Guru Gobind Singh emphatically disapproves idol worshippers in his Zafarnamah, the epistle of victory to the Mughal emperor Aurangzeb. He critically identifies the failed Hindu hill chiefs as “idol worshipers” and calls himself an “idol breaker.” (keh uoo boot parastando man boot shikan.) According to Sirdar Kapur Singh, “When in 1610, some Sikhs asked for permission of the Sixth Nanak (Guru Har Gobind) to have a portrait of the Guru prepared, it was politely refused, and to the puzzled Sikhs, Bhai Gurdas, the evangelist, explained that the only portrait of the Guru is the Word of the Guru.” gur moorat gur shabad hai. (“The Central Message of Guru Nanak,” Sikh Review, Calcutta, November 1961, p. 35-37.) It is demanded that you stop debating issues that have long been resolved and start focusing on issues affecting Sikh sovereignty and basic human rights. If you do not act now you will be remembered as the Jathedar who introduced idolatry to the Sikhs of Punjab, destroying decades of hard work by Sikh Sabha luminaries such as Giani Ditt Singh and Prof. Gurmukh Singh. The words of Guru Gobind Singh should loudly echo in your ears, “jab eh gahe bipran kee reet, mein na karoo in kee parteet.” (When the order of the Khalsa adopts Brahminical ways, I shall no longer trust it.) Let us destroy all statues and tear all portraits of our Gurus because they are not their true representation and they have become vehicles to denigrate our Gurus. One can see them behind alcohol stands and bars in restaurants next to Hindu deities, for instance. Furthermore, their creation is a severe violation of the Sikh Rehat Maryada, which has been ratified through the consensus of the Guru Khalsa Panth. These icons need to be uprooted and destroyed, as done by the member of the Sikh Sabha movement. We should accept nothing less.

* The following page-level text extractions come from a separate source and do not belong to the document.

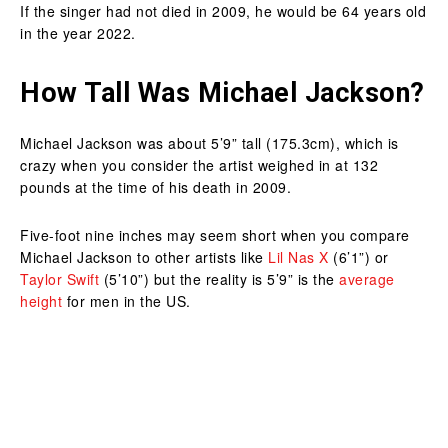
If the singer had not died in 2009, he would be 64 years old
in the year 2022.
How Tall Was Michael Jackson?
Michael Jackson was about 5’9” tall (175.3cm), which is
crazy when you consider the artist weighed in at 132
pounds at the time of his death in 2009.
Five-foot nine inches may seem short when you compare
Michael Jackson to other artists like
Lil Nas X
(6’1”) or
Taylor Swift
(5’10”) but the reality is 5’9” is the
average
height
for men in the US.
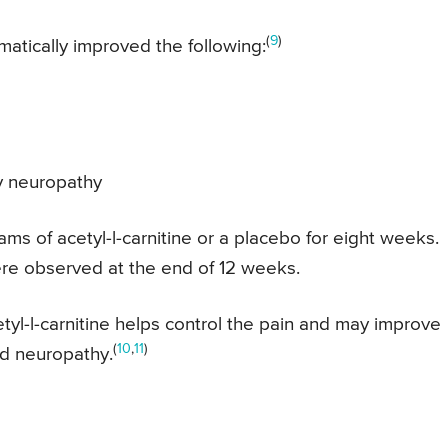
(
9
)
matically improved the following:
y neuropathy
rams of acetyl-l-carnitine or a placebo for eight weeks.
re observed at the end of 12 weeks.
yl-l-carnitine helps control the pain and may improve
(
10
,
11
)
ed neuropathy.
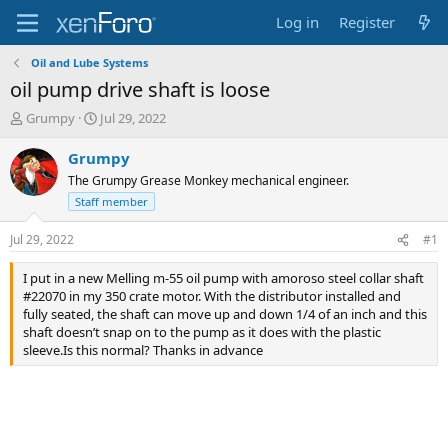
Log in
Register
Oil and Lube Systems
oil pump drive shaft is loose
T
S
Grumpy
Jul 29, 2022
h
t
r
a
Grumpy
e
r
The Grumpy Grease Monkey mechanical engineer.
a
t
Staff member
d
d
s
a
Jul 29, 2022
#1
t
t
a
e
I put in a new Melling m-55 oil pump with amoroso steel collar shaft
r
#22070 in my 350 crate motor. With the distributor installed and
t
fully seated, the shaft can move up and down 1/4 of an inch and this
e
shaft doesn’t snap on to the pump as it does with the plastic
r
sleeve.Is this normal? Thanks in advance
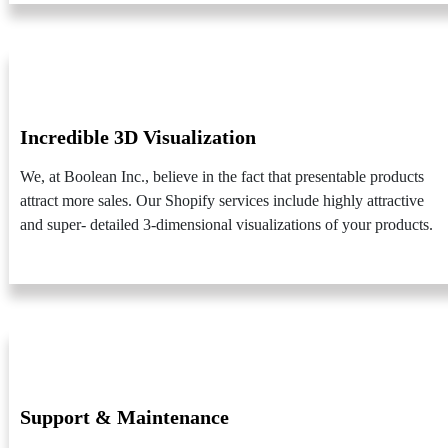
Incredible 3D Visualization
We, at Boolean Inc., believe in the fact that presentable products
attract more sales. Our Shopify services include highly attractive
and super- detailed 3-dimensional visualizations of your products.
Support & Maintenance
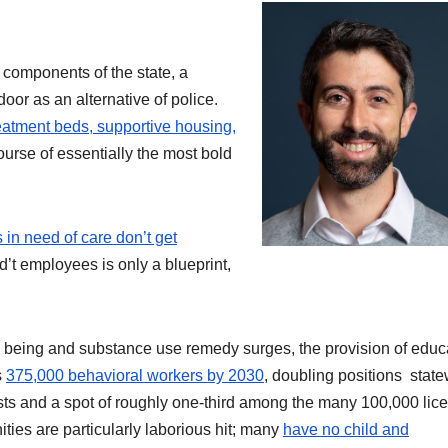
components of the state, a
door as an alternative of police.
treatment beds, supportive housing,
course of essentially the most bold
 in need of care don’t get
d’t employees is only a blueprint,
l being and substance use remedy surges, the provision of educ
s
375,000 behavioral workers by 2030
, doubling positions state
rists and a spot of roughly one-third among the many 100,000 lic
ies are particularly laborious hit; many
have no child and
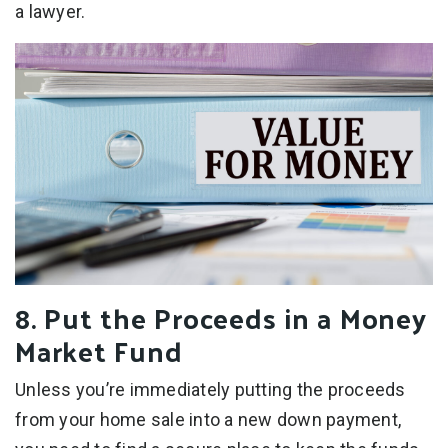
a lawyer.
8. Put the Proceeds in a Money
Market Fund
Unless you’re immediately putting the proceeds
from your home sale into a new down payment,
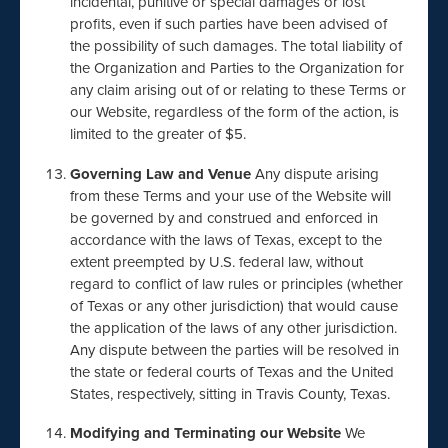
incidental, punitive or special damages or lost
profits, even if such parties have been advised of
the possibility of such damages. The total liability of
the Organization and Parties to the Organization for
any claim arising out of or relating to these Terms or
our Website, regardless of the form of the action, is
limited to the greater of $5.
Governing Law and Venue
Any dispute arising
from these Terms and your use of the Website will
be governed by and construed and enforced in
accordance with the laws of Texas, except to the
extent preempted by U.S. federal law, without
regard to conflict of law rules or principles (whether
of Texas or any other jurisdiction) that would cause
the application of the laws of any other jurisdiction.
Any dispute between the parties will be resolved in
the state or federal courts of Texas and the United
States, respectively, sitting in Travis County, Texas.
Modifying and Terminating our Website
We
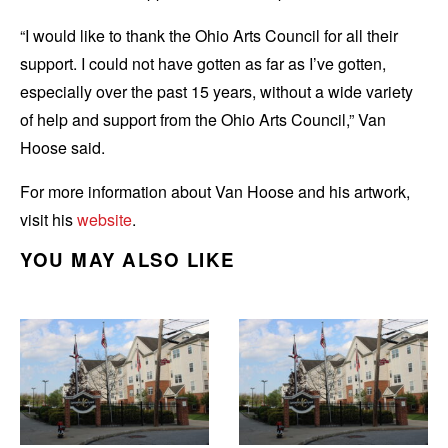
“I would like to thank the Ohio Arts Council for all their
support. I could not have gotten as far as I’ve gotten,
especially over the past 15 years, without a wide variety
of help and support from the Ohio Arts Council,” Van
Hoose said.
For more information about Van Hoose and his artwork,
visit his
website
.
YOU MAY ALSO LIKE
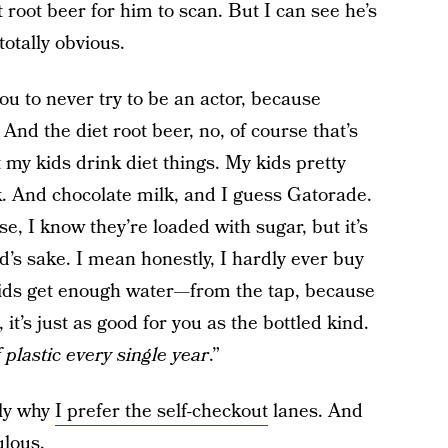
 root beer for him to scan. But I can see he’s
otally obvious.
 you to never try to be an actor, because
 And the diet root beer, no, of course that’s
et my kids drink diet things. My kids pretty
k. And chocolate milk, and I guess Gatorade.
, I know they’re loaded with sugar, but it’s
d’s sake. I mean honestly, I hardly ever buy
 kids get enough water—from the tap, because
it’s just as good for you as the bottled kind.
 plastic every single year
.”
tly why
I prefer the self-checkout
lanes. And
ulous.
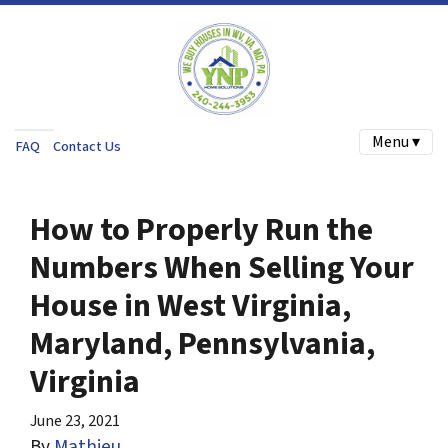
Menu ▾
FAQ
Contact Us
How to Properly Run the
Numbers When Selling Your
House in West Virginia,
Maryland, Pennsylvania,
Virginia
June 23, 2021
By
Mathieu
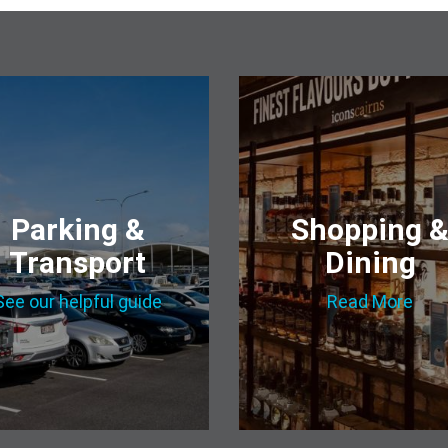
Parking &
Shopping 
Transport
Dining
See our helpful guide
Read More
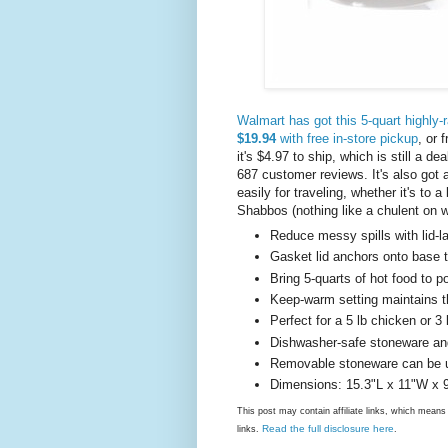
Walmart has got this 5-quart highly-r
$19.94
with free in-store pickup
, or 
it's $4.97 to ship, which is still a 
687 customer reviews. It's also got a s
easily for traveling, whether it's to
Shabbos (nothing like a chulent on w
Reduce messy spills with lid-la
Gasket lid anchors onto base 
Bring 5-quarts of hot food to p
Keep-warm setting maintains t
Perfect for a 5 lb chicken or 3 
Dishwasher-safe stoneware and
Removable stoneware can be us
Dimensions: 15.3"L x 11"W x 
This post may contain affiliate links, which mea
Read the full disclosure here
links.
.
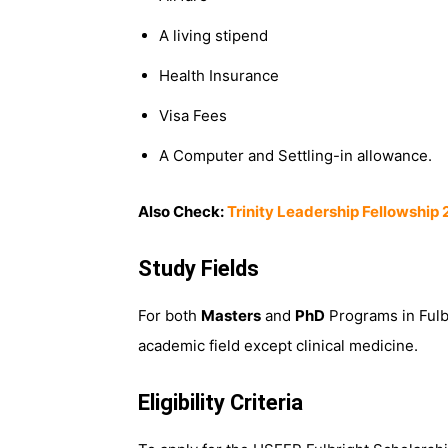
A living stipend
Health Insurance
Visa Fees
A Computer and Settling-in allowance.
Also Check:
Trinity Leadership Fellowship 
Study Fields
For both
Masters
and
PhD
Programs in Fulbr
academic field except clinical medicine.
Eligibility Criteria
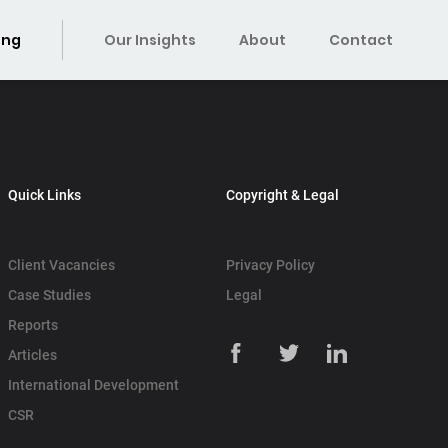
ing
Our Insights
About
Contact
Quick Links
Copyright & Legal
Client Vacancies
Privacy Policy
Case Studies
Legal
Reports
Articles
International Development
CSR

Prof. Puran Singh admonishes us – “When I stand before the pictures you call those of the Gurus, I feel as much disgusted as when I look at the ugly idols of Krishna of the Hindus in the temples of Vrindavan. You will be killed by this mean imitation of others’ passion . . . Woe unto that religious preaching which needs the support of such soulless imitation. For goodness’ sake, burn all your canvases and throw your brushes away. You are not risen to the level of men and the craft of the artist is far above your reach. You are not yet able to grasp the essentials even of the intellectual appreciation of the Art of the Beautiful. You need yet to learn how to wear a pearl necklace and how to adorn yourself. You must needs be decorated and beautiful to go and dare approach the Beautiful.” (The Spirit Born People, Punjabi University, Patiala, 1990, p. 111) I am copying this message to Jathedar Jagdev Singh Talwandi, the president of the SGPC, who is also a guilty party in this severe transgression of encouraging idolatry among Sikhs because many places under SGPC jurisdiction have erected statues of Sikh Gurus without any effective response from this statutory body.
The SGPC is again violating the Sikh Rehat Maryada that it publishes. To reiterate Guru Gobind Singh’s sacred and powerful words in the Zafarnamah -- man boot shikan! Long live the Panth!